Many Neighborhoods of Toledo, Ohio are of historic interest.

Commonly used indicators like South Toledo can be misleading, since these indicators are most likely based on the original plan of Downtown Toledo, North is really Northeast, South is really Southwest, West is really Northwest, and East is really Southeast.

Neighborhoods
Arlington (South)
Auburndale:  A large neighborhood in central-west Toledo, generally bounded by Monroe Street on the north, the Norfolk & Southern Railroad on the east, Oakwood Street and W. Bancroft on the south and Torrey Hill on the west.  
Beverly (South) is a quiet suburban-like neighborhood.
Birmingham: (East) is a neighborhood formerly inhabited almost exclusively by Hungarian immigrants.
Crossgates: (South)
St. Peter's & St.Pauls Catholic School & Church on St.Claire Street.~Now Only The Church is active. the School of St Peter & Pauls & St.James Catholic School from Colburn St.Merged with Immaculate Conception/Darby to Keep a South-End Catholic School Available to All Catholic's living in the Old South End.
DeVeaux (West)
Downtown: (Central) is an area of development, after many years of being largely considered to be a ghost town.
Darby: A former Irish section of the Old South End. The Immaculate Conception Church of Darby forms it’s center extending to South Ave. 
Englewood: Part of the Old West End.  Generally bounded by W. Bancroft on the north, Lawrence Avenue on the east, Oakwood Avenue on the south and N. Detroit on the west.    
Five Points: (North/West) Designated because of the intersections of Sylvania Ave, Lewis Ave, Phillips Ave and Martha Dr.	
Glendale-Heatherdowns (Byrne-Heatherdowns Village): Located in South Toledo, this area is an example of a classic post-WWII neighborhood. Curvilinear, tree-lined streets surround many parks. 
Harvard Terrace: (South Toledo) is a historic neighborhood along the Maumee River neighbored by the Toledo Zoo and Walbridge Park.
Highland Heights: is a neighborhood, primarily in South Toledo, spanning from Dorr St at it northern border to the Anthony Wayne Trail along the southeastern border.
Lagrange (The Polish Village): (Central/North) is a neighborhood formerly known for its almost exclusively Polish population; has an annual Polish festival.
Library Village: (North/West) is a historic neighborhood featuring smaller and more affordable homes than some historic neighborhoods.
North River (Central/North): Vistula, Toledo's first neighborhood, is part of the North River neighborhood.
Old Orchard: (West) is a neighborhood neighboring the University of Toledo and Ottawa Hills.
Old South End: (Central/South)
Old Town: (Central)
Old West End: (Central/West) is a collection of stately Victorian and Arts and Crafts architecture; The Old West End is on the National Register of Historic Places.
ONYX: (Central) is a neighborhood that includes Lenk's Hill, a former German enclave, to the east  and part of Kushwantz, a former Polish enclave, to the west.
Point Place: (North) annexed in 1937, this neighborhood is surrounded by water: Maumee Bay, Maumee River, Ottawa River... but many of the homes are unremarkable likely because the area was prone to flooding before the dikes were put in.
Reynolds Corners: (South/West) was annexed along with the remainder of Adams Township in 1966.
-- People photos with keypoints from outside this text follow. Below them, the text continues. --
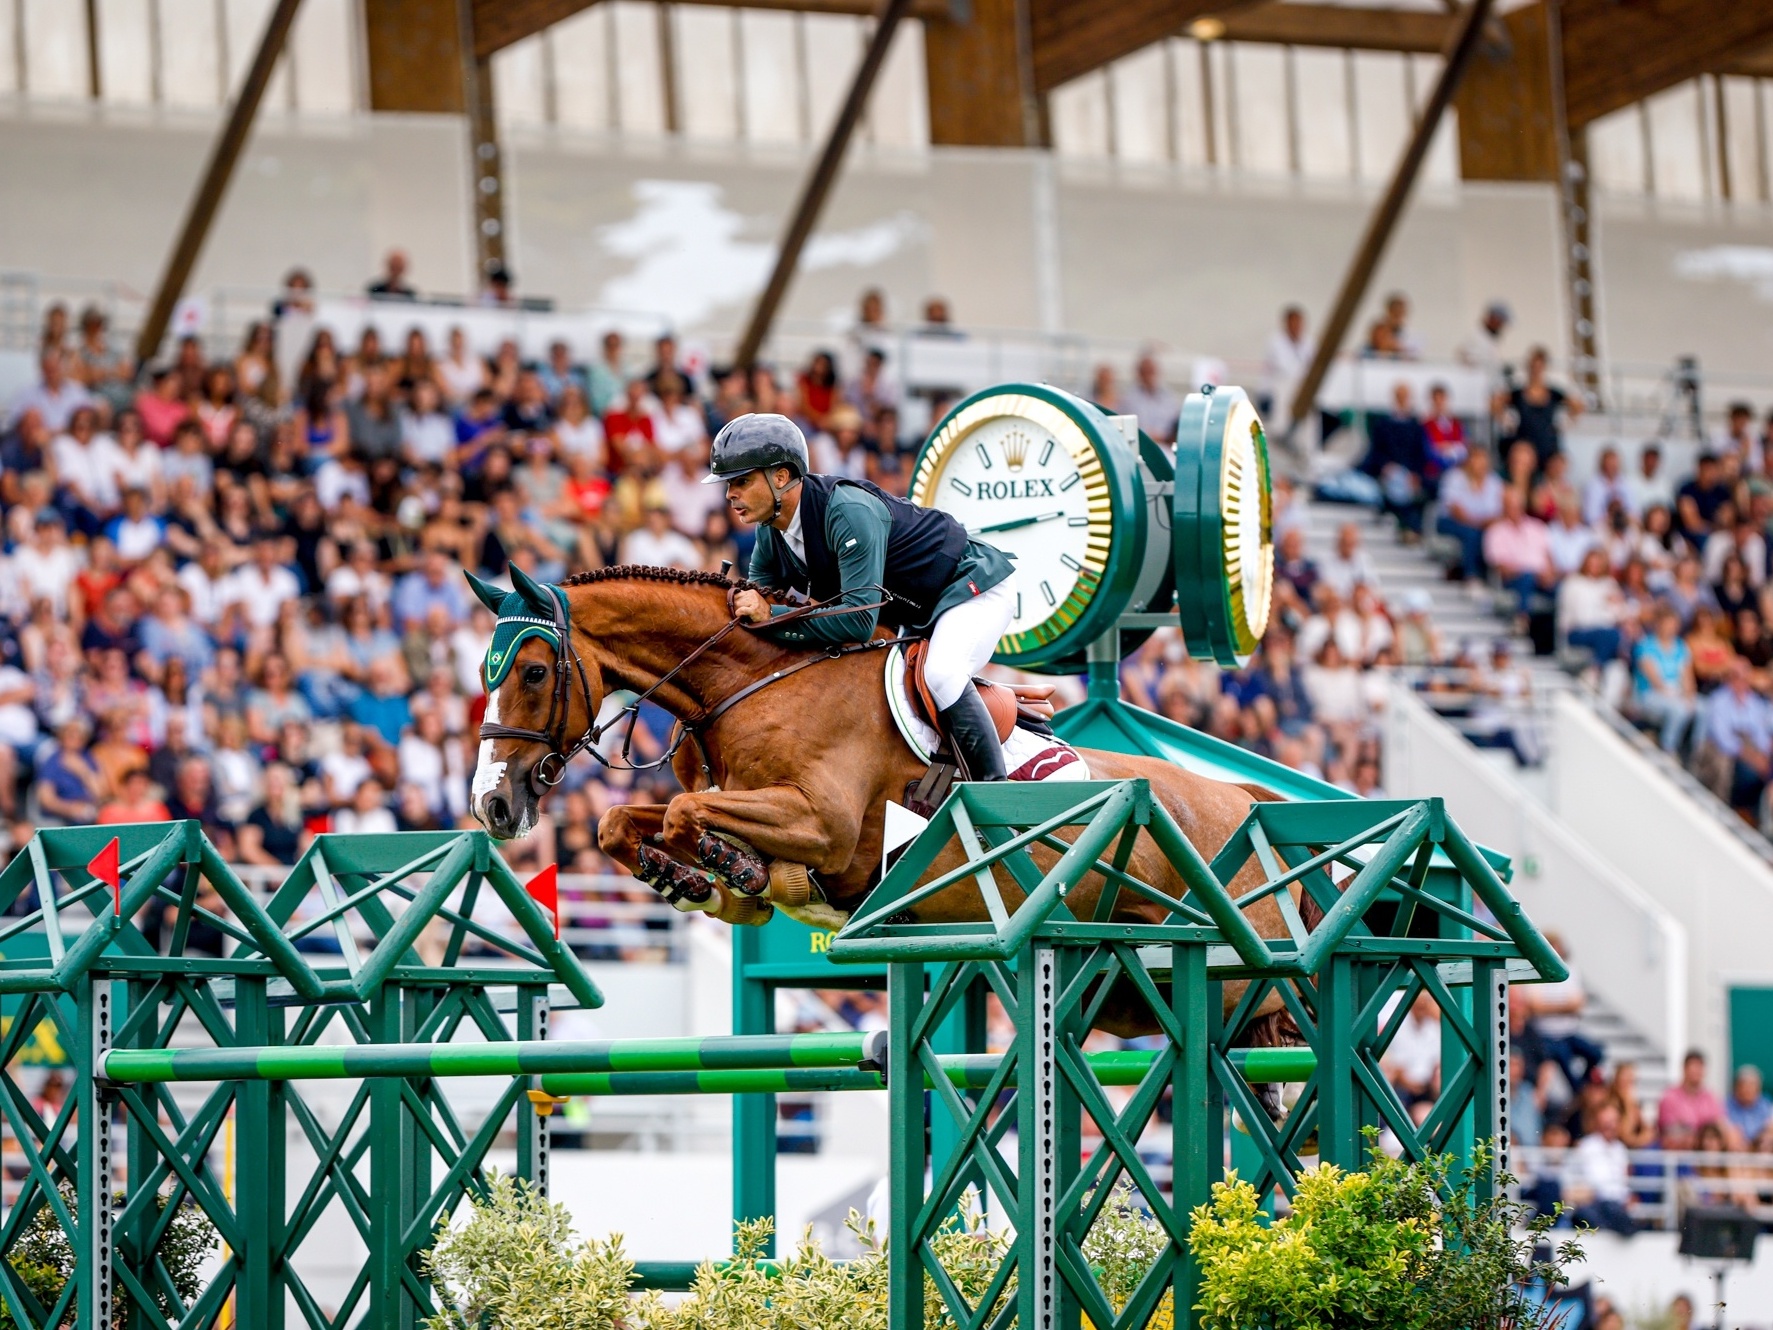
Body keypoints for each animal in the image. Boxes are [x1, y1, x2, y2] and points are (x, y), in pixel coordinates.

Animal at [471, 563, 1304, 1042]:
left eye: (535, 673)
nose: (491, 807)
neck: (752, 683)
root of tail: (1242, 797)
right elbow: (622, 822)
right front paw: (693, 881)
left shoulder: (825, 828)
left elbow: (685, 817)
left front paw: (725, 866)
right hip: (1130, 985)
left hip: (1231, 975)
Scott Park: (Central/West): The University of Toledo Scott Park Campus is located in this neighborhood. The eastern portion of this neighborhood was part of the former Polish enclave, Kushwantz.			
Southwyck: (South):
Vistula (North)
Warehouse District: (Central) is a mix of in-use warehouses, lofts, restaurants, art studios, venues, etc. and has seen a huge renaissance within the last decade.
Warren-Sherman: (Central): a former German enclave, now Mercy St. Vincent's Medical Center is the centerpiece of the neighborhood.
Westgate: (West):
Westmoreland: (West) is a historic neighborhood that is listed on the National Register of Historic Places.
Whitney Hills encompasses the area bounded approximately by the streets Jermain, Wellesley, Sagamore (formerly Floramond), Inwood, Appledore, The Glen, and North Cove Blvd.) The area was once owned by a Judge named Herbert Whitney, formed from his family's farmland. He was an influential member of Toledo society, education and church life, who lived with his wife Louise, in a large home on the corner of Inwood and The Glen. Judge Whitney's family farm was developed into Jermain Park and Ottawa Park, along with an area formed by a number of the most classic streets in the old city. By the 1960s Whitney Hills and surrounding neighborhoods had been developed into a large suburb that included McKinley Elementary School, which fed into DeVilbiss High School.